Source and mask pairings are still read sequentially (optimization opportunity!), but windows are now read in parallel (using the thread pool) and subsequently composited using numpy:

sources = filter(intersects(tile), meta['meta'].get('sources', []))

data = np.zeros(shape=(4, 256 * scale, 256 * scale)).astype(np.uint8)
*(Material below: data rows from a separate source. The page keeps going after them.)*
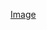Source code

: [Image](https://raw.githubusercontent.com/niccampanelli/niccampanelli/master/BUILDINGWEBSITECHARACTERVECTOR.svg)

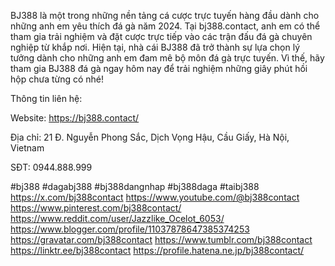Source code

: BJ388 là một trong những nền tảng cá cược trực tuyến hàng đầu dành cho những anh em yêu thích đá gà năm 2024. Tại bj388.contact, anh em có thể tham gia trải nghiệm và đặt cược trực tiếp vào các trận đấu đá gà chuyên nghiệp từ khắp nơi. Hiện tại, nhà cái BJ388 đã trở thành sự lựa chọn lý tưởng dành cho những anh em đam mê bộ môn đá gà trực tuyến. Vì thế, hãy tham gia BJ388 đá gà ngay hôm nay để trải nghiệm những giây phút hồi hộp chưa từng có nhé!
 
Thông tin liên hệ:

Website: https://bj388.contact/

Địa chỉ: 21 Đ. Nguyễn Phong Sắc, Dịch Vọng Hậu, Cầu Giấy, Hà Nội, Vietnam

SĐT: 0944.888.999

#bj388 #dagabj388 #bj388dangnhap #bj388daga #taibj388
https://x.com/bj388contact
https://www.youtube.com/@bj388contact
https://www.pinterest.com/bj388contact/
https://www.reddit.com/user/Jazzlike_Ocelot_6053/
https://www.blogger.com/profile/11037878647385374253
https://gravatar.com/bj388contact
https://www.tumblr.com/bj388contact
https://linktr.ee/bj388contact
https://profile.hatena.ne.jp/bj388contact/
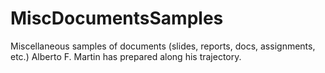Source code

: # MiscDocumentsSamples

Miscellaneous samples of documents (slides, reports, docs, assignments, etc.) Alberto F. Martin has prepared along his trajectory.
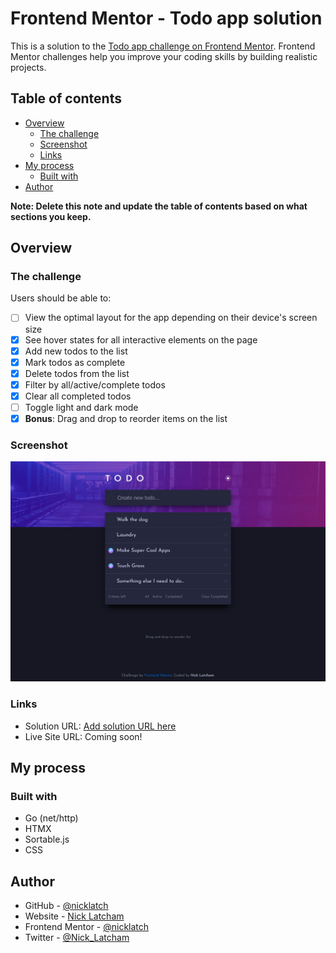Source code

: # Frontend Mentor - Todo app solution

This is a solution to
the [Todo app challenge on Frontend Mentor](https://www.frontendmentor.io/challenges/todo-app-Su1_KokOW). Frontend
Mentor challenges help you improve your coding skills by building realistic projects.

## Table of contents

- [Overview](#overview)
    - [The challenge](#the-challenge)
    - [Screenshot](#screenshot)
    - [Links](#links)
- [My process](#my-process)
    - [Built with](#built-with)
- [Author](#author)

**Note: Delete this note and update the table of contents based on what sections you keep.**

## Overview

### The challenge

Users should be able to:

- [ ] View the optimal layout for the app depending on their device's screen size
- [x] See hover states for all interactive elements on the page
- [x] Add new todos to the list
- [x] Mark todos as complete
- [x] Delete todos from the list
- [x] Filter by all/active/complete todos
- [x] Clear all completed todos
- [ ] Toggle light and dark mode
- [x] **Bonus**: Drag and drop to reorder items on the list

### Screenshot

![](./screenshot.png)

### Links

- Solution URL: [Add solution URL here](https://github.com/nicklatch/fe-mentor-todo-app)
- Live Site URL: Coming soon!

## My process

### Built with

- Go (net/http)
- HTMX
- Sortable.js
- CSS

## Author

- GitHub - [@nicklatch](https://github.com/nicklatch)
- Website - [Nick Latcham](https://nicklatcham.dev)
- Frontend Mentor - [@nicklatch](https://www.frontendmentor.io/profile/nicklatch)
- Twitter - [@Nick_Latcham](https://twitter.com/Nick_Latcham)
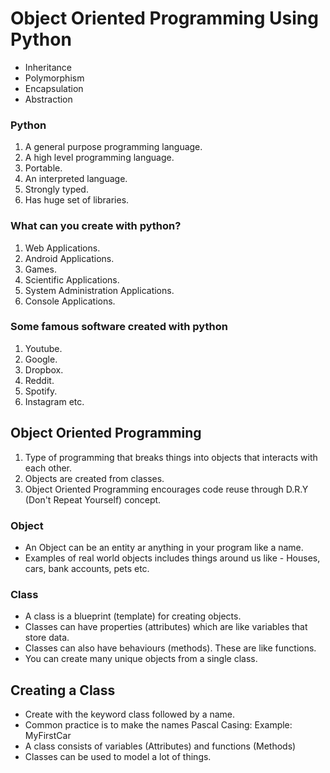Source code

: # Object Oriented Programming Using Python

* Inheritance
* Polymorphism
* Encapsulation
* Abstraction


### Python
1. A general purpose programming language.
2. A high level programming language.
3. Portable.
4. An interpreted language.
5. Strongly typed.
6. Has huge set of libraries.

### What can you create with python?
1. Web Applications.
2. Android Applications.
3. Games.
4. Scientific Applications.
5. System Administration Applications.
6. Console Applications.

### Some famous software created with python
1. Youtube.
2. Google.
3. Dropbox.
4. Reddit.
5. Spotify.
6. Instagram etc.

## Object Oriented Programming
1. Type of programming that breaks things into objects that interacts with each other.
2. Objects are created from classes.
3. Object Oriented Programming encourages code reuse through D.R.Y (Don't Repeat Yourself) concept.

### Object
* An Object can be an entity ar anything in your program like a name.
* Examples of real world objects includes things around us like - Houses, cars, bank accounts, pets etc.

### Class
* A class is a blueprint (template) for creating objects.
* Classes can have properties (attributes) which are like variables that store data.
* Classes can also have behaviours (methods). These are like functions.
* You can create many unique objects from a single class.

## Creating a Class
* Create with the keyword class followed by a name.
* Common practice is to make the names Pascal Casing: Example: MyFirstCar
* A class consists of variables (Attributes) and functions (Methods)
* Classes can be used to model a lot of things.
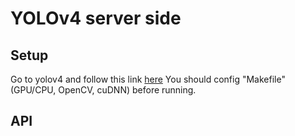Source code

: # YOLOv4 server side

## Setup
Go to yolov4 and follow this link [here](https://robocademy.com/2020/05/01/a-gentle-introduction-to-yolo-v4-for-object-detection-in-ubuntu-20-04/)
You should config "Makefile" (GPU/CPU, OpenCV, cuDNN) before running.

## API

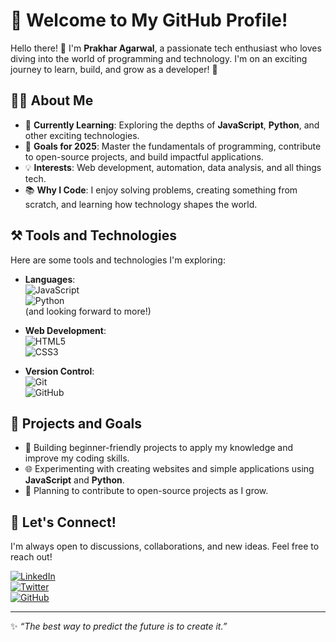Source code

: # 🌟 Welcome to My GitHub Profile!

Hello there! 👋 I'm **Prakhar Agarwal**, a passionate tech enthusiast who loves diving into the world of programming and technology. I'm on an exciting journey to learn, build, and grow as a developer! 🚀  

## 👨‍💻 About Me
- 🌱 **Currently Learning**: Exploring the depths of **JavaScript**, **Python**, and other exciting technologies.  
- 🎯 **Goals for 2025**: Master the fundamentals of programming, contribute to open-source projects, and build impactful applications.  
- 💡 **Interests**: Web development, automation, data analysis, and all things tech.  
- 📚 **Why I Code**: I enjoy solving problems, creating something from scratch, and learning how technology shapes the world.  

## ⚒️ Tools and Technologies  
Here are some tools and technologies I'm exploring:  
- **Languages**:  
  ![JavaScript](https://img.shields.io/badge/JavaScript-F7DF1E?style=for-the-badge&logo=javascript&logoColor=black)  
  ![Python](https://img.shields.io/badge/Python-3776AB?style=for-the-badge&logo=python&logoColor=white)  
  (and looking forward to more!)  

- **Web Development**:  
  ![HTML5](https://img.shields.io/badge/HTML5-E34F26?style=for-the-badge&logo=html5&logoColor=white)  
  ![CSS3](https://img.shields.io/badge/CSS3-1572B6?style=for-the-badge&logo=css3&logoColor=white)  

- **Version Control**:  
  ![Git](https://img.shields.io/badge/Git-F05032?style=for-the-badge&logo=git&logoColor=white)  
  ![GitHub](https://img.shields.io/badge/GitHub-181717?style=for-the-badge&logo=github&logoColor=white)  

## 📂 Projects and Goals  
- 🔭 Building beginner-friendly projects to apply my knowledge and improve my coding skills.  
- 🌐 Experimenting with creating websites and simple applications using **JavaScript** and **Python**.  
- 🤝 Planning to contribute to open-source projects as I grow.  

## 🚀 Let's Connect!  
I'm always open to discussions, collaborations, and new ideas. Feel free to reach out!  

[![LinkedIn](https://img.shields.io/badge/LinkedIn-0077B5?style=for-the-badge&logo=linkedin&logoColor=white)](https://www.linkedin.com/)  
[![Twitter](https://img.shields.io/badge/Twitter-1DA1F2?style=for-the-badge&logo=twitter&logoColor=white)](https://twitter.com/)  
[![GitHub](https://img.shields.io/badge/GitHub-181717?style=for-the-badge&logo=github&logoColor=white)](https://github.com/)  

---

✨ _“The best way to predict the future is to create it.”_  
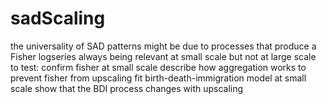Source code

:# sadScaling
the universality of SAD patterns might be due to processes that produce a Fisher logseries always being relevant at small scale but not at large scale  to test: confirm fisher at small scale describe how aggregation works to prevent fisher from upscaling fit birth-death-immigration model at small scale show that the BDI process changes with upscaling
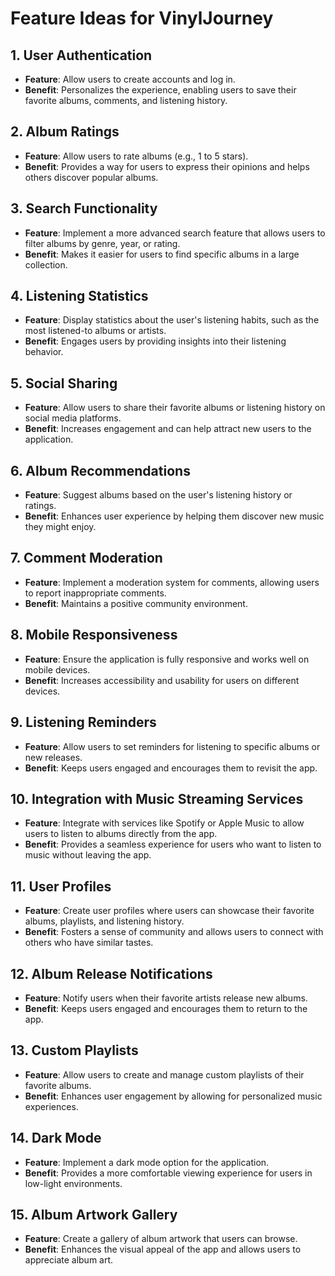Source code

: # Feature Ideas for VinylJourney

## 1. User Authentication
- **Feature**: Allow users to create accounts and log in.
- **Benefit**: Personalizes the experience, enabling users to save their favorite albums, comments, and listening history.

## 2. Album Ratings
- **Feature**: Allow users to rate albums (e.g., 1 to 5 stars).
- **Benefit**: Provides a way for users to express their opinions and helps others discover popular albums.

## 3. Search Functionality
- **Feature**: Implement a more advanced search feature that allows users to filter albums by genre, year, or rating.
- **Benefit**: Makes it easier for users to find specific albums in a large collection.

## 4. Listening Statistics
- **Feature**: Display statistics about the user's listening habits, such as the most listened-to albums or artists.
- **Benefit**: Engages users by providing insights into their listening behavior.

## 5. Social Sharing
- **Feature**: Allow users to share their favorite albums or listening history on social media platforms.
- **Benefit**: Increases engagement and can help attract new users to the application.

## 6. Album Recommendations
- **Feature**: Suggest albums based on the user's listening history or ratings.
- **Benefit**: Enhances user experience by helping them discover new music they might enjoy.

## 7. Comment Moderation
- **Feature**: Implement a moderation system for comments, allowing users to report inappropriate comments.
- **Benefit**: Maintains a positive community environment.

## 8. Mobile Responsiveness
- **Feature**: Ensure the application is fully responsive and works well on mobile devices.
- **Benefit**: Increases accessibility and usability for users on different devices.

## 9. Listening Reminders
- **Feature**: Allow users to set reminders for listening to specific albums or new releases.
- **Benefit**: Keeps users engaged and encourages them to revisit the app.

## 10. Integration with Music Streaming Services
- **Feature**: Integrate with services like Spotify or Apple Music to allow users to listen to albums directly from the app.
- **Benefit**: Provides a seamless experience for users who want to listen to music without leaving the app.

## 11. User Profiles
- **Feature**: Create user profiles where users can showcase their favorite albums, playlists, and listening history.
- **Benefit**: Fosters a sense of community and allows users to connect with others who have similar tastes.

## 12. Album Release Notifications
- **Feature**: Notify users when their favorite artists release new albums.
- **Benefit**: Keeps users engaged and encourages them to return to the app.

## 13. Custom Playlists
- **Feature**: Allow users to create and manage custom playlists of their favorite albums.
- **Benefit**: Enhances user engagement by allowing for personalized music experiences.

## 14. Dark Mode
- **Feature**: Implement a dark mode option for the application.
- **Benefit**: Provides a more comfortable viewing experience for users in low-light environments.

## 15. Album Artwork Gallery
- **Feature**: Create a gallery of album artwork that users can browse.
- **Benefit**: Enhances the visual appeal of the app and allows users to appreciate album art.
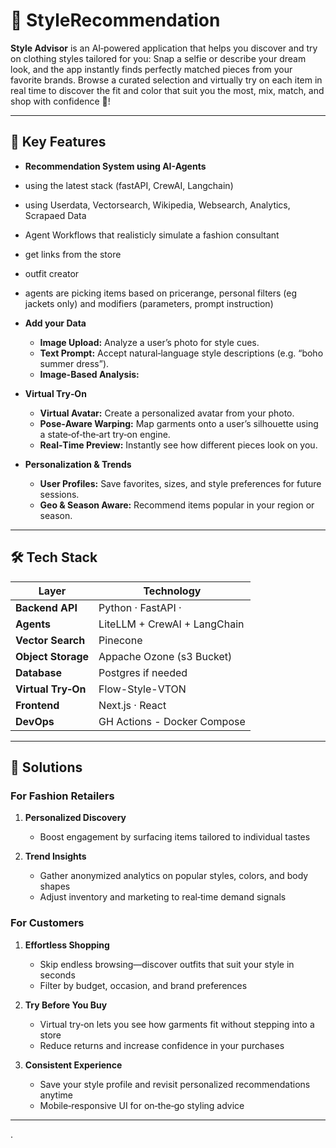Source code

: # 🔮 StyleRecommendation


**Style Advisor** is an AI‑powered application that helps you discover and try on clothing styles tailored for you:  Snap a selfie or describe your dream look, and the app instantly finds perfectly matched pieces from your favorite brands. Browse a curated selection and virtually try on each item in real time to discover the fit and color that suit you the most, mix, match, and shop with confidence 👗!

---

## 🚀 Key Features
- **Recommendation System using AI-Agents**
- using the latest stack (fastAPI, CrewAI, Langchain)
- using Userdata, Vectorsearch, Wikipedia, Websearch, Analytics, Scrapaed Data
- Agent Workflows that realisticly simulate a fashion consultant
- get links from the store
- outfit creator
- agents are picking items based on pricerange, personal filters (eg jackets only) and modifiers (parameters, prompt instruction)

- **Add your Data**  
  - **Image Upload:** Analyze a user’s photo for style cues.  
  - **Text Prompt:** Accept natural‑language style descriptions (e.g. “boho summer dress”).
  - **Image-Based Analysis:**

- **Virtual Try‑On**  
  - **Virtual Avatar:** Create a personalized avatar from your photo.
  - **Pose‑Aware Warping:** Map garments onto a user’s silhouette using a state‑of‑the‑art try‑on engine.  
  - **Real‑Time Preview:** Instantly see how different pieces look on you.

- **Personalization & Trends**  
  - **User Profiles:** Save favorites, sizes, and style preferences for future sessions.  
  - **Geo & Season Aware:** Recommend items popular in your region or season.

---

## 🛠 Tech Stack

| Layer               | Technology                                 |
|---------------------|--------------------------------------------|
| **Backend API**     | Python · FastAPI ·                         |
| **Agents**          | LiteLLM + CrewAI + LangChain               |
| **Vector Search**   | Pinecone                                   |
| **Object Storage**  | Appache Ozone (s3 Bucket)                  |
| **Database**        | Postgres if needed                         |
| **Virtual Try‑On**  | Flow-Style-VTON                            |
| **Frontend**        | Next.js · React                            |
| **DevOps**          | GH Actions - Docker Compose                |

---

## 🎯 Solutions

### For Fashion Retailers

1. **Personalized Discovery**  
   - Boost engagement by surfacing items tailored to individual tastes   

2. **Trend Insights**  
   - Gather anonymized analytics on popular styles, colors, and body shapes  
   - Adjust inventory and marketing to real‑time demand signals  



### For Customers

1. **Effortless Shopping**  
   - Skip endless browsing—discover outfits that suit your style in seconds  
   - Filter by budget, occasion, and brand preferences  

2. **Try Before You Buy**  
   - Virtual try‑on lets you see how garments fit without stepping into a store  
   - Reduce returns and increase confidence in your purchases  

3. **Consistent Experience**  
   - Save your style profile and revisit personalized recommendations anytime  
   - Mobile‑responsive UI for on‑the‑go styling advice  

---
.
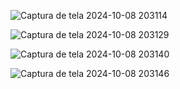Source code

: ![Captura de tela 2024-10-08 203114](https://github.com/user-attachments/assets/876d2a92-20c0-406a-9ff3-fa7bec74bb1e)

![Captura de tela 2024-10-08 203129](https://github.com/user-attachments/assets/143654d6-5ab9-4bd7-86b7-a379542dfd0b)

![Captura de tela 2024-10-08 203140](https://github.com/user-attachments/assets/1aaf3dea-b693-43d3-bee9-4dd251341b2b)

![Captura de tela 2024-10-08 203146](https://github.com/user-attachments/assets/252630ac-b89f-4dff-ad0a-83d66ac700de)
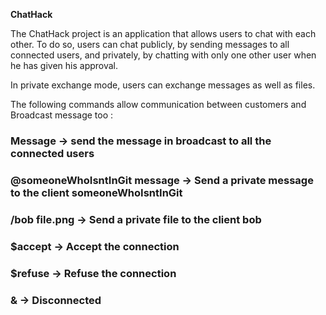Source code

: **ChatHack**

The ChatHack project is an application that allows users to chat with each other.
To do so, users can chat publicly, by sending messages to all connected users, 
and privately, by chatting with only one other user when he has given his approval.

In private exchange mode, users can exchange messages as well as files.

The following commands allow communication between customers and Broadcast message too :

### Message -> send the message in broadcast to all the connected users
### @someoneWhoIsntInGit message -> Send a private message to the client someoneWhoIsntInGit
### /bob file.png -> Send a private file to the client bob
### $accept -> Accept the connection
### $refuse -> Refuse the connection
### & -> Disconnected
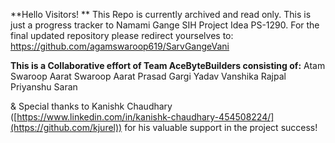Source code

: **Hello Visitors! **
This Repo is currently archived and read only. This is just a progress tracker to Namami Gange SIH Project Idea PS-1290.
For the final updated repository please redirect yourselves to: https://github.com/agamswaroop619/SarvGangeVani

**This is a Collaborative effort of Team AceByteBuilders consisting of:**
Atam Swaroop
Aarat Swaroop
Aarat Prasad
Gargi Yadav
Vanshika Rajpal
Priyanshu Saran

& Special thanks to Kanishk Chaudhary ([https://www.linkedin.com/in/kanishk-chaudhary-454508224/](https://github.com/kjurel)) for his valuable support in the project success! 
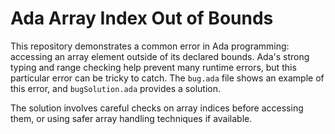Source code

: # Ada Array Index Out of Bounds

This repository demonstrates a common error in Ada programming: accessing an array element outside of its declared bounds.  Ada's strong typing and range checking help prevent many runtime errors, but this particular error can be tricky to catch. The `bug.ada` file shows an example of this error, and `bugSolution.ada` provides a solution.

The solution involves careful checks on array indices before accessing them, or using safer array handling techniques if available.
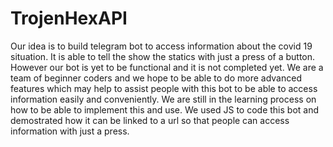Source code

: # TrojenHexAPI
Our idea is to build telegram bot to access information about the covid 19 situation. It is able to tell the show the statics with just a press of a button. However our bot is yet to be functional and it is not completed yet. We are a team of beginner coders and we hope to be able to do more advanced features which may help to assist people with this bot to be able to access information easily and conveniently. We are still in the learning process on how to be able to implement this and use. We used JS to code this bot and demostrated how it can be linked to a url so that people can access information with just a press.
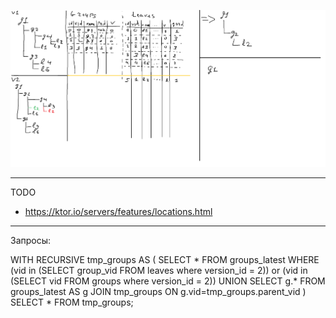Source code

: ![Alt text](ActionSchema.png?raw=true "Schema")

----------
TODO
- https://ktor.io/servers/features/locations.html
----------
Запросы:

WITH RECURSIVE tmp_groups AS (
		SELECT * FROM groups_latest 
		WHERE (vid in (SELECT group_vid FROM leaves where version_id = 2)) or 
				(vid in (SELECT vid FROM groups where version_id = 2))
	UNION
		SELECT g.* FROM groups_latest AS g JOIN tmp_groups ON g.vid=tmp_groups.parent_vid
) SELECT * FROM tmp_groups;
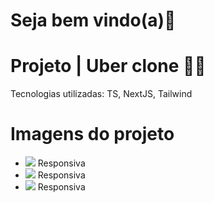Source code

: <h1>Seja bem vindo(a)👋</h1>

<h1>Projeto | Uber clone 🚀🚀</h1>
<p>Tecnologias utilizadas: TS, NextJS, Tailwind</p>

<h1>Imagens do projeto</h1>

<ul>
  <li>
    <img src='https://i.ibb.co/rv2jbq8/uber-Responsivo1.png'>
    <span>Responsiva</span>
  </li>

  
  <li>
    <img src='https://i.ibb.co/rv2jbq8/uber-Responsivo1.png'>
    <span>Responsiva</span>
  </li>

  
  <li>
    <img src='https://i.ibb.co/rv2jbq8/uber-Responsivo1.png'>
    <span>Responsiva</span>
  </li>
</ul>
# read windows in parallel and alpha composite
for d in pool.map(partial(read_masked_window, tile=tile, scale=scale), sources):
    mask = d[3] > 0
    mask = mask[np.newaxis,:]
    data = np.where(mask, d, data)

return data

image

This piecemeal approach to combining sources (particularly filtering sources that cover the current tile) seems like it would lend itself to curated mosaics, possibly even including a global OpenAerialMap one, especially if the OAM API is extended to produce tile-level (at a reasonably low zoom) lists of relevant sources, sorted by resolution / time.

Transcoding

The Docker image is now built with GDAL-2.2-dev in order to benefit from improvements when using JPEGs in cloud-optimized GeoTIFFs. Its ENTRYPOINT has also been removed so that it can be used not only as a local tile server but as a pre-built image to facilitate transcoding images (using AWS Batch or otherwise).

/cc @cgiovando @smit1678 @lossyrob @rouault